Captain Jack Sparrow is certainly a swoon-worthy modern depiction of an early modern pirate.. In the film franchise, the Pirate Code is referred to at several points. It is first mentioned right near the start, when the female star Elizabeth Swan is under threat for her life by two pirates who are chasing her. Miss Swan finds this shocking, as he is their friend and captain, but the crew shrug it off as The Code, and leave her on a rowboat to rescue Jack herself. Well, the concept of a Pirate Code did actually exist, although it was not one universal set of rules for all pirates β instead, individual ships or groups of pirates would create their own rules that all those in the group had to follow under pain of awful punishment.
In the early modern period there were of course plenty of reasons why someone became a pirate, but a common thread was that pirates were disgruntled ex-sailors.

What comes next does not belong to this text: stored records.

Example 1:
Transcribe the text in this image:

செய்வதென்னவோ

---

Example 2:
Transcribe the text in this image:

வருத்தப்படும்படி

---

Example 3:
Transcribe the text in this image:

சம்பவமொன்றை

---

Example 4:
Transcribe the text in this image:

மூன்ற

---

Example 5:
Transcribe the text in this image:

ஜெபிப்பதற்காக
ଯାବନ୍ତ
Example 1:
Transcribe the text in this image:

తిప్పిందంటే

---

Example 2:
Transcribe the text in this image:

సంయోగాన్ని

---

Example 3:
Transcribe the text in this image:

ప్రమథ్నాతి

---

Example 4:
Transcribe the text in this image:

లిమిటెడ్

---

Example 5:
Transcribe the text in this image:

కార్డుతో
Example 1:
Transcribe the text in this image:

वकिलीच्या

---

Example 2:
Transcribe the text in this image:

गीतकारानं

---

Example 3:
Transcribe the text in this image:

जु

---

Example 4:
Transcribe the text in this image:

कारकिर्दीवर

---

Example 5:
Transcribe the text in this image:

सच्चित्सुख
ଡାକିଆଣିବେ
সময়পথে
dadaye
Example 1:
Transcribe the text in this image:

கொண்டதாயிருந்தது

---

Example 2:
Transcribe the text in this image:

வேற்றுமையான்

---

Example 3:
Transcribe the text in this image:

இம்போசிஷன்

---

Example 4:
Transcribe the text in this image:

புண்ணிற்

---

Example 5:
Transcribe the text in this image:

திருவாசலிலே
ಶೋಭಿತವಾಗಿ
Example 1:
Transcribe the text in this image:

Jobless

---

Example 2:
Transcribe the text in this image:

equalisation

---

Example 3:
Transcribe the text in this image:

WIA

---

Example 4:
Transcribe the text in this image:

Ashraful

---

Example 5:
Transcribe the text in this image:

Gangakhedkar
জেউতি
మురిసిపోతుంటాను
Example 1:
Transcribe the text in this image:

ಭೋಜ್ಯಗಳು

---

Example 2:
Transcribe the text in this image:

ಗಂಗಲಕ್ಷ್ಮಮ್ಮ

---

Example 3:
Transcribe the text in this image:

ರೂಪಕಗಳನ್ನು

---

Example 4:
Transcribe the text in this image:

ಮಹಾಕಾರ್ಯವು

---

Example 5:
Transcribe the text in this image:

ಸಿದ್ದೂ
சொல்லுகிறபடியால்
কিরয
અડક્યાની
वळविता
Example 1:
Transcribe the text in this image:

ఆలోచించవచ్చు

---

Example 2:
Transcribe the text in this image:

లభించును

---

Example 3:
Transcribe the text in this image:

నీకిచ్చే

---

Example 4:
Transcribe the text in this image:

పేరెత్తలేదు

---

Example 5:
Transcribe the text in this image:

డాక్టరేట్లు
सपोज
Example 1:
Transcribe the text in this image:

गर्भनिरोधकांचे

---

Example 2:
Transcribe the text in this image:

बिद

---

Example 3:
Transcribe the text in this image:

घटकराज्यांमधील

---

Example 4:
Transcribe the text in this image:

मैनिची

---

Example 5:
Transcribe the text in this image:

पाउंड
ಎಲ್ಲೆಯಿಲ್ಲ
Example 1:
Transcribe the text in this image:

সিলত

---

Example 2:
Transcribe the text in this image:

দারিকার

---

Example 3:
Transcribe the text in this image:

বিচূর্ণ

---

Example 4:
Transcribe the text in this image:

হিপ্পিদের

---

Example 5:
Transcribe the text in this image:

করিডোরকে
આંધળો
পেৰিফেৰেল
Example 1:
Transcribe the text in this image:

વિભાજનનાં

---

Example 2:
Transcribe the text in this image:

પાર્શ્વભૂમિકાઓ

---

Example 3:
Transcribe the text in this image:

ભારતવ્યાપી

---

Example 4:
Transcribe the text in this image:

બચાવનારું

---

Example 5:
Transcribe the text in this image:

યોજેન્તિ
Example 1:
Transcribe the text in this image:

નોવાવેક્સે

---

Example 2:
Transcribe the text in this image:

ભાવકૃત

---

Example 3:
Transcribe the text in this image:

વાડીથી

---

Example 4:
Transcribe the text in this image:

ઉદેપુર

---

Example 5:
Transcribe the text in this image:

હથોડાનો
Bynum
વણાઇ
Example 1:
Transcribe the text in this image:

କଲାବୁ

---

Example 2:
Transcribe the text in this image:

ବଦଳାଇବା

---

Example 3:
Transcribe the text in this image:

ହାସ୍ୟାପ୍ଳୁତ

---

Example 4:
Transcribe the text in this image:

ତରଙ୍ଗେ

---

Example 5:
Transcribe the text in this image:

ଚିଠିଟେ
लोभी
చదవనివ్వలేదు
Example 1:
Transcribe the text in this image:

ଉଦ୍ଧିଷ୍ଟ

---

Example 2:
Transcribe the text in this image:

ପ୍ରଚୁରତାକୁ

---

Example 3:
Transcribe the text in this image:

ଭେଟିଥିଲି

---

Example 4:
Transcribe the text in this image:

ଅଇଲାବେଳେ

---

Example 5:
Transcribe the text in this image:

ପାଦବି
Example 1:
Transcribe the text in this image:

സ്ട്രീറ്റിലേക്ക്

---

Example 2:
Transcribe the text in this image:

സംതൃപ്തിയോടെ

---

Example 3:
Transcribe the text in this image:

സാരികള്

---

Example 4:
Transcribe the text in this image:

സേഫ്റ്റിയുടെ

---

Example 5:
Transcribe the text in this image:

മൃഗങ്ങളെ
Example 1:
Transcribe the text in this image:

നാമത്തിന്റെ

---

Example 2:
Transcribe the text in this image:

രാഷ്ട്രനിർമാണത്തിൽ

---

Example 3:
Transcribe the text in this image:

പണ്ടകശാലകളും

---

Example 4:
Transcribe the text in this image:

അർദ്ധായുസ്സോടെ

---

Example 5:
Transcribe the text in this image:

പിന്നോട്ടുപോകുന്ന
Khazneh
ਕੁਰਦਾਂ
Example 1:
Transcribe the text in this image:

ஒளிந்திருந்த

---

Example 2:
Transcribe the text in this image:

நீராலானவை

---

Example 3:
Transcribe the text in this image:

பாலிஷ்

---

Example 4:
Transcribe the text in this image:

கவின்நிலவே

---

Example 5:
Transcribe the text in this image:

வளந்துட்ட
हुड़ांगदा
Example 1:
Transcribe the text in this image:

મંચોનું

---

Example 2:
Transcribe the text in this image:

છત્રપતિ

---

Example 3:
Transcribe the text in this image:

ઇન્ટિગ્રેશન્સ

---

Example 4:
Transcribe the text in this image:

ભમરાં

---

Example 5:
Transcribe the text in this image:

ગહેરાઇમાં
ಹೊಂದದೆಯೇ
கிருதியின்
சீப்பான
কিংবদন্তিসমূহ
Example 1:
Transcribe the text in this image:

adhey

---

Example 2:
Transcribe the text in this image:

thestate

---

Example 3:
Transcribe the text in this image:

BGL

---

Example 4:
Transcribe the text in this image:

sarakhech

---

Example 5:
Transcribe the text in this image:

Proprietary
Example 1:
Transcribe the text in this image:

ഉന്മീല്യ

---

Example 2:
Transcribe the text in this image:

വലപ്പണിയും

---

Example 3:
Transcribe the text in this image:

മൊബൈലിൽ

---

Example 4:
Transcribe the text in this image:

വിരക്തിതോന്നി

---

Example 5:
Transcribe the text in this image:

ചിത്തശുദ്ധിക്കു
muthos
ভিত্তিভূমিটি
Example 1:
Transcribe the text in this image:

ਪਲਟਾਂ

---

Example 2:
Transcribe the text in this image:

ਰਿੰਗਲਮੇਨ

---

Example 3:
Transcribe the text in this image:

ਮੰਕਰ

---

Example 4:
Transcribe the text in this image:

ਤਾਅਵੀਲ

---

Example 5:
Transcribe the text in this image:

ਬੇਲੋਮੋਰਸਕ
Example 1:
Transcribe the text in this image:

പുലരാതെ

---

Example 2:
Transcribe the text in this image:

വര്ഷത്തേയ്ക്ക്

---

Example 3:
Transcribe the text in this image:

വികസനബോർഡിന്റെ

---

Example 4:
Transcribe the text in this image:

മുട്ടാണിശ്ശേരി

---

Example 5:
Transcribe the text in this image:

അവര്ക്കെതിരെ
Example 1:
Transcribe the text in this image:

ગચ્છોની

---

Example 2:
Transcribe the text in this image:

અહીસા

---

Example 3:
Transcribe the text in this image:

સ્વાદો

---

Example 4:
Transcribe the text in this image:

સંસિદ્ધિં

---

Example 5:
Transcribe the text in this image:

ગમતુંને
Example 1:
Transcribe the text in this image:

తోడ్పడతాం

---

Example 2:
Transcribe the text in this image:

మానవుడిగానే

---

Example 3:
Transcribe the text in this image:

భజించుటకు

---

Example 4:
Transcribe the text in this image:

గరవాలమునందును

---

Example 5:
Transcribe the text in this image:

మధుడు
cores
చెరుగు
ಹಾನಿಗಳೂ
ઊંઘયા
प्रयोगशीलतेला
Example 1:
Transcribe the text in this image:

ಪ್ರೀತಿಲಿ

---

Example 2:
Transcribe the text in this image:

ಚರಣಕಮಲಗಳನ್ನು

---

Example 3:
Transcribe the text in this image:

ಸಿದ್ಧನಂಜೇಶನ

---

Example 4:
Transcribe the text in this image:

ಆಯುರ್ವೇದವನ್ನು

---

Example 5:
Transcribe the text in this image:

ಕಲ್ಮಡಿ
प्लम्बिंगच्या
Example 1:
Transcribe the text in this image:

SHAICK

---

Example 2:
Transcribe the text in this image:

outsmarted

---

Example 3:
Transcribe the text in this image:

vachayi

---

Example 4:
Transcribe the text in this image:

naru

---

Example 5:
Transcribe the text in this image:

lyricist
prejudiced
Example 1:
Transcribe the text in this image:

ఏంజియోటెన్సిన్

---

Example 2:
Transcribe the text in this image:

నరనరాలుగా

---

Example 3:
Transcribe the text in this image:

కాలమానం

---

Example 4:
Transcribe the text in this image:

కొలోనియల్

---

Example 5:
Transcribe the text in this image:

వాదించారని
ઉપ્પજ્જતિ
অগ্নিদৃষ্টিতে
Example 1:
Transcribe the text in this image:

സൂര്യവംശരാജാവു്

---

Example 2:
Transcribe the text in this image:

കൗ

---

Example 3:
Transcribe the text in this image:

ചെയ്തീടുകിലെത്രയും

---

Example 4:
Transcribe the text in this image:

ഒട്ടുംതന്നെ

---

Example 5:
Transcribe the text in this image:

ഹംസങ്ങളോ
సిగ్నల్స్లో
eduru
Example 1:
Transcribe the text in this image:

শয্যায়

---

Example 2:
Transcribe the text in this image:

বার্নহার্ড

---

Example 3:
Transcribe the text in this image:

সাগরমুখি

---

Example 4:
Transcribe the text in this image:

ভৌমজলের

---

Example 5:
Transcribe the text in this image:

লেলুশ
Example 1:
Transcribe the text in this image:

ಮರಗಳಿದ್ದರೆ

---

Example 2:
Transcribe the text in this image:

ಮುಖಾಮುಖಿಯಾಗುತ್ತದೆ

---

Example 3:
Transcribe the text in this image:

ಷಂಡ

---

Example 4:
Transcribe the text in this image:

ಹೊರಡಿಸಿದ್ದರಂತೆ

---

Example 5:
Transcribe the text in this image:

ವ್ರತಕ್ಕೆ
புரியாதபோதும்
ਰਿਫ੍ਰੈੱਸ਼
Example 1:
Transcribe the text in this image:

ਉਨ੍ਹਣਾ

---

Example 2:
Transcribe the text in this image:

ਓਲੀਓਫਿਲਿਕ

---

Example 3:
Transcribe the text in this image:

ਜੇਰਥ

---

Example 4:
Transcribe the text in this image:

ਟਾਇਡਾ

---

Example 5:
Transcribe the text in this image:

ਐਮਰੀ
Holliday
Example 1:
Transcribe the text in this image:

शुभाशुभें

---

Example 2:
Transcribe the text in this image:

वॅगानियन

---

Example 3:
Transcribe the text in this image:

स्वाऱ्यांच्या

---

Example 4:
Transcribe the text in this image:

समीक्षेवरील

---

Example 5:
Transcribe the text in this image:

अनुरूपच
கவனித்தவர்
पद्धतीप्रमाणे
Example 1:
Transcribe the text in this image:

In this time, sailors were essentially freelancers who would sign up to join a ship. The ships were usually funded by a rich absentee who funded the voyage and paid for a captain, then the captain would hire crew and follow out the voyage under the instructions of the absentee funder.
However, the needs of the crew often did not align with the aim of the funder, meaning sailors often lost out both financially and in terms of welfare.